While my kids are not old enough for the college process just yet, I had a moment of nostalgia as I overheard the morning announcements at their school which goes all the way up to 12th grade: Providence College, Elizabethtown College, and Middlebury College will have admissions representatives visiting today in the College Counseling Office. It brought back so many memories.
Before I was a dean of admissions. Before I was a director of college counseling at a high school. Before I started AdmissionsRevolution.com
, and Application Nation
, I was an entry-level admissions officer at the University of Pennsylvania who traveled more weeks in the year than I care to admit. It wasn’t glamorous—far from it. But it was an enlightening and inspiring time in my life.
I grew up in a family that never traveled. My dad worked non-stop (now I know where I get this trait from!) and my mom worked full-time to get us through some very lean years. But working as an admissions officer took me out of my comfort zone. If you’re not familiar with this lifestyle, indulge me for a moment.
Admissions officers travel from Labor Day to November 1st (or later) before picking up their travel schedule once again in the spring. They live out of a suitcase and warn their friends and family to just not expect anything from them while they’re traveling. Why? Because they spend their days going from high school to high school in their region for eight weeks (or more) straight. It is their time to connect with college counselors, and most importantly, meet up with prospective applicants.
But how important are these visits to students? Here is everything you need to know:
If a college factors in “demonstrated interest,”
attending one of these sessions is a way to show a college that you care.
2. Even if demonstrated interest isn’t factored into the admissions process, it’s a chance to possibly introduce yourself to the admissions officer reading your application!
3. Seniors are more important to admissions officers, but juniors can get a head start on the process by attending a session.
4. If you have an important class you don’t want to miss (or can’t miss!), send an email in advance to the admissions officer letting them know that you would love to attend the session but a quiz, test, or simply, AP Physics is calling your name. They will completely understand, and just like that, you’re on their radar!

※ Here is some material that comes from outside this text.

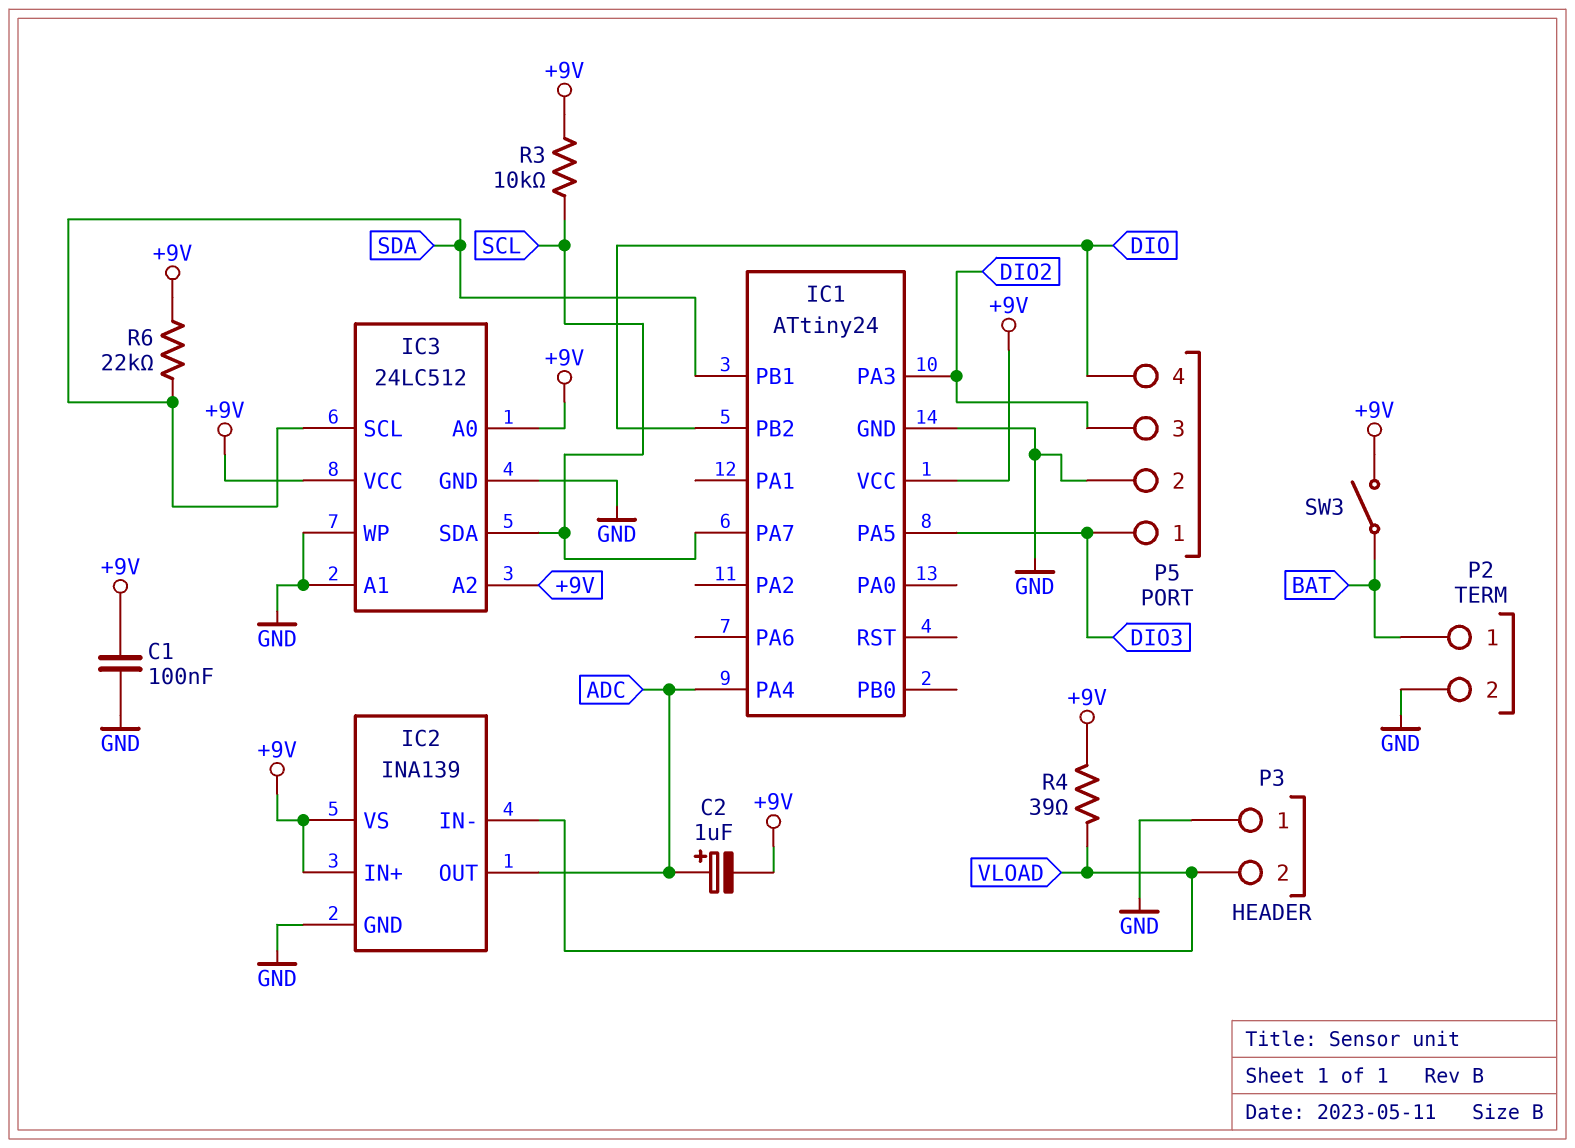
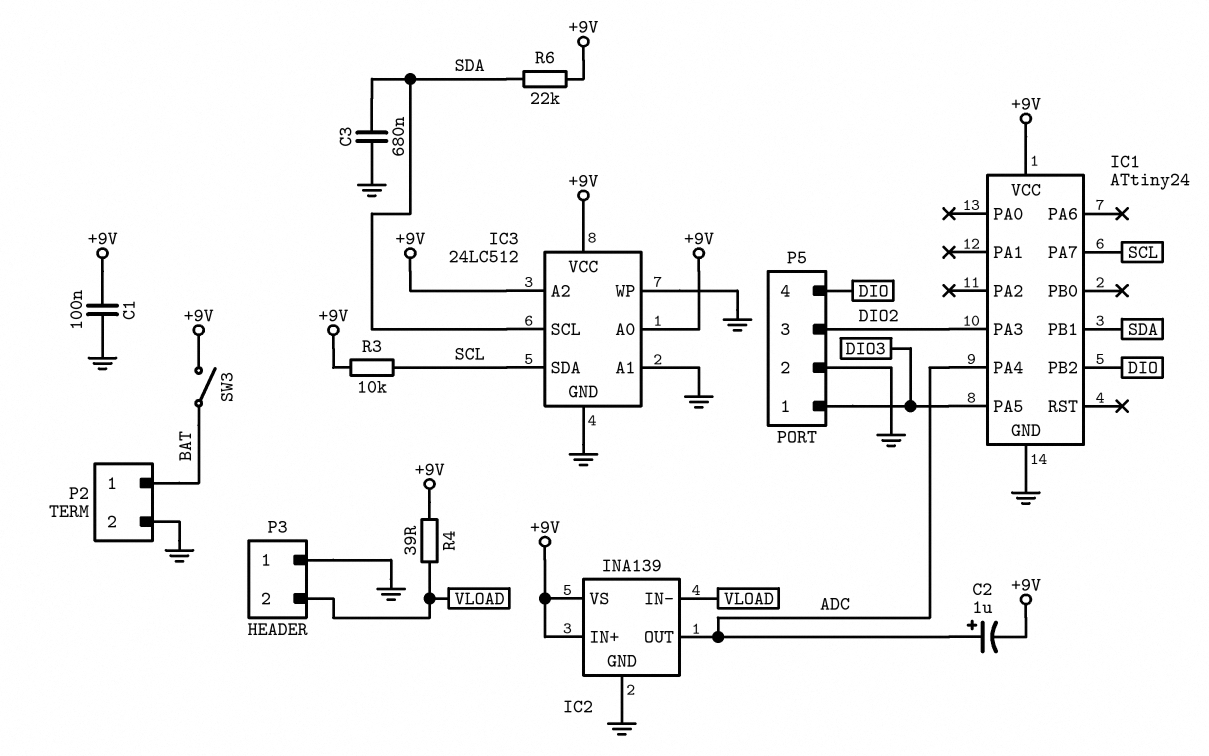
C3: none -> 680nF (GND, SDA)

5. Introduce yourself to the admissions officer before or after the session
if you’re planning to apply and mention something really positive about yourself that will help them remember you.
One of my favorite students of all-time offered to walk me out of his high school at the end of my session and mentioned that his favorite bagel shop was just a block away. By the way, it worked. He got admitted to Penn, and I count him as a dear friend of mine almost two decades later.
6. Don’t try to dominate the presentation. In other words, asking a question is fine. But make sure it’s a question that suggests the depth of your interest in the institution. Questions about the food on campus or whether you can have a car freshman year are not what an admissions officer wants to be asked about.
Just bring your pen or pencil in case you have to fill out an informational card. This is not a time to give an admissions officer a resume or your transcript.
8. If you view this session as an opportunity to learn something new, even if it’s small, then you have gotten something out of it.
As much as there will be other students in attendance, focus less on them and more on you. Not everyone who attends the session will apply.
“Focus on yourself when an admissions officer visits your high school. Not everyone who attends the session will apply to that particular college.” TWEET THIS
10. High school visits are a chance for the admissions officer to get a better sense of you and your school. Be on your best behavior because how you and your classmates behave sets the stage for how you and your high school will be judged.
So, that day when I went to visit the school store, I was reminded of how important those visits were for me when I was an admissions officer and for the students who took the time to listen to my canned speech. At every high school, I got something priceless out of my visit. I hope you will as well.